È stata l’Inter di Conte, nel bene e nel male

La stagione dei nerazzurri resta molto positiva, ma la sconfitta in finale di Europa League ha alimentato alcuni dubbi sull'approccio del tecnico salentino.

Un tocco maldestro di Lukaku su una rovesciata di Diego Carlos ha dato al Siviglia il gol del vantaggio decisivo a poco più di un quarto d’ora dal termine della finale di Europa League. Poco prima, lo stesso Lukaku aveva avuto, al termine di un’azione iniziata nella metà campo dell’Inter, l’opportunità di indirizzare la partita a favore dei nerazzurri, ma il portiere andaluso Bono ha respinto la sua conclusione. E ancora, nel primo tempo, l’Inter era andata sotto nel punteggio, a causa di un errore di comunicazione difendendo su un calcio di punizione.
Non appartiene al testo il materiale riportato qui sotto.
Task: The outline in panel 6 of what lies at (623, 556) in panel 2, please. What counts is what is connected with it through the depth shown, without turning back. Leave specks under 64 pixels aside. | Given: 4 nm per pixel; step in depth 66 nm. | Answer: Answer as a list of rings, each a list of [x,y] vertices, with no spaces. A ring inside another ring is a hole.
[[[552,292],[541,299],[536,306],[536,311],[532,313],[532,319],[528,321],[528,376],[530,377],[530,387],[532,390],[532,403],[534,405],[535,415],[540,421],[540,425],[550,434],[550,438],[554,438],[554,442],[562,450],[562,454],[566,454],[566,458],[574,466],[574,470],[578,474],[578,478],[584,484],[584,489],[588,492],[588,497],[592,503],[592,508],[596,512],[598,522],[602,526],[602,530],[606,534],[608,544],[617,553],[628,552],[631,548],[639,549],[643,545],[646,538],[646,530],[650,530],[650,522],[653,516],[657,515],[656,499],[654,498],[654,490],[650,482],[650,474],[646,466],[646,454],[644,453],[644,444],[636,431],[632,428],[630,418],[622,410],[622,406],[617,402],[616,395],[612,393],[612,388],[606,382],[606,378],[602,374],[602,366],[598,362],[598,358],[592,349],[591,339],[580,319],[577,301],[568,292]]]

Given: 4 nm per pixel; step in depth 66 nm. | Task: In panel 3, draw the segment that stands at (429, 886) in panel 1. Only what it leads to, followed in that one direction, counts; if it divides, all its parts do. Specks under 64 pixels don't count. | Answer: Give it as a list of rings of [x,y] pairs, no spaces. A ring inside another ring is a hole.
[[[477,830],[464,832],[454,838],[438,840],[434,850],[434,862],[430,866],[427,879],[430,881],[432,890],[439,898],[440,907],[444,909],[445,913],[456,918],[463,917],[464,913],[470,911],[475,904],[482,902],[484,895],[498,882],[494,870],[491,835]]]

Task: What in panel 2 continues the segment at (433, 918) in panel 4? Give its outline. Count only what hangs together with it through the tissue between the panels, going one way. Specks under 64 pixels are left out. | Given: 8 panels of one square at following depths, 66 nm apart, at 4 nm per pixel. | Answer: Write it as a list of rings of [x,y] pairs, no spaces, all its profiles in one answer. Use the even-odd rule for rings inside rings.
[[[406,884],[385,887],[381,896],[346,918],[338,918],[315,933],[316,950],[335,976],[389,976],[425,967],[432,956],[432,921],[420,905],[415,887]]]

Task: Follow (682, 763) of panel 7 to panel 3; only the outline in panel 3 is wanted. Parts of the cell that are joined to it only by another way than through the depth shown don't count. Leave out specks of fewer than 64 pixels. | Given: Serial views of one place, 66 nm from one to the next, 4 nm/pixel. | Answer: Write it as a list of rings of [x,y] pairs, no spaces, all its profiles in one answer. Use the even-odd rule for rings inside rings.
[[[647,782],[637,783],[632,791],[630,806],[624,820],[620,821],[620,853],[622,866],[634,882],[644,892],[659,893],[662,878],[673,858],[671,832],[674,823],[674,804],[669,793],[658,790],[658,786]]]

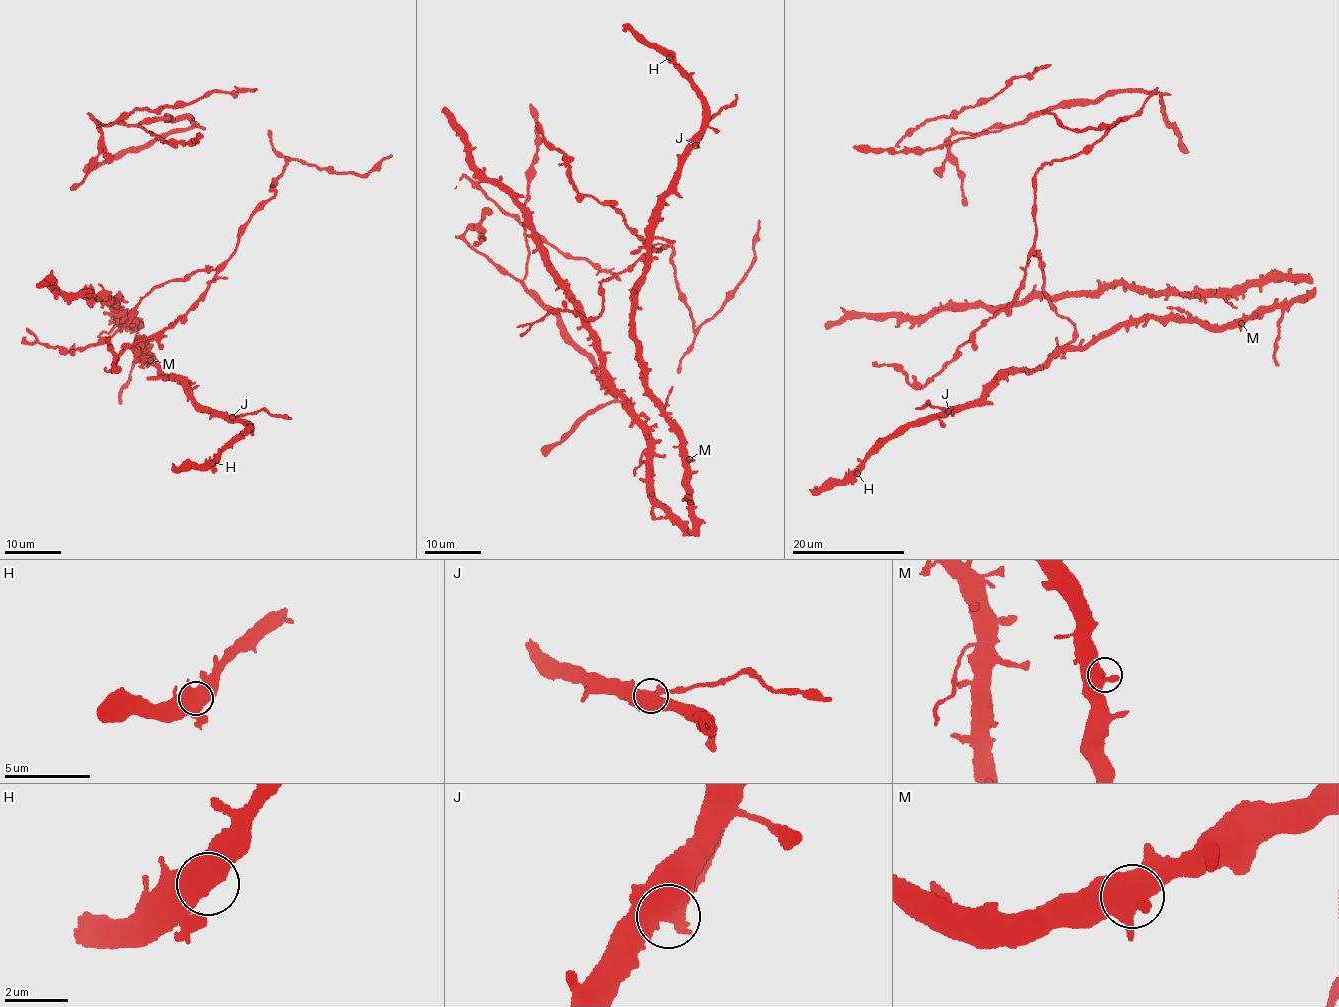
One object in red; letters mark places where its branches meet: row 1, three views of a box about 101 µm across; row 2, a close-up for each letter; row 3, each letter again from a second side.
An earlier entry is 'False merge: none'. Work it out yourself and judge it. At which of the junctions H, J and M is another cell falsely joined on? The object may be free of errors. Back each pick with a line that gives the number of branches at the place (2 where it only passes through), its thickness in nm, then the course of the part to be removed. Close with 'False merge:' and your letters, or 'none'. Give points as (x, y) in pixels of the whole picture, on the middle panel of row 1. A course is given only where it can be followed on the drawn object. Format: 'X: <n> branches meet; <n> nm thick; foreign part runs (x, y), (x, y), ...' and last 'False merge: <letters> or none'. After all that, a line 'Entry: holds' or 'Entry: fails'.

Alla luce di tutto questo, non è esagerato pensare e scrivere che il Siviglia abbia vinto la partita – e l’Europa League – perché è stata più cinica e fortunata nei momenti più importanti, nei momenti decisivi.

In realtà, però, ciò che ha fatto scivolare la partita – una partita molto gradevole, soprattutto nel primo tempo, prima che la fatica abbattesse il ritmo e lo spettacolo – nelle mani degli andalusi, è stata l’incapacità dell’Inter di andare oltre un certo spartito, oltre se stessa. Nell’arco della gara giocata al RheinEnergieStadion di Colonia, i nerazzurri sono stati troppo prevedibili, soprattutto nei confronti di un avversario ben organizzato come la squadra di Lopetegui, ricca di giocatori di qualità e grande esperienza – Banega, Fernando, Jesùs Navas. L’Inter ha giocato la sua partita, ha giocato da Inter: nel bene e nel male, come aveva fatto per tutta la stagione, durata dodici mesi.

Il bilancio del primo anno in nerazzurro di Antonio Conte si chiude senza trofei, ma con chiari miglioramenti rispetto al passato. L’Inter è cresciuta molto nel rendimento, nei risultati, ha chiuso il campionato al secondo posto – con 13 punti in più rispetto alla stagione precedente – e 111 gol segnati in tutte le competizioni: un record assoluto per il club nerazzurro, almeno sulla base di una sola stagione. Soprattutto, Lukaku e compagni hanno dimostrato di aver metabolizzato i concetti fondamentali del loro allenatore. Proprio com’era accaduto alla Juventus e al Chelsea, Conte è riuscito a imporre il suo sistema di gioco fin da subito, fin dalle primissime partite. Il tecnico salentino ha importato di nuovo in Italia il suo calcio codificato, fondato su pochi cardini: ritmo alto, costruzione dell’azione dal basso, creazione di tanti triangoli per muovere il pallone e attaccare in verticale. Un sistema estremamente quadrato, su cui l’Inter ha costruito la sua stagione in maniera quasi maniacale, come da tradizione per il suo allenatore.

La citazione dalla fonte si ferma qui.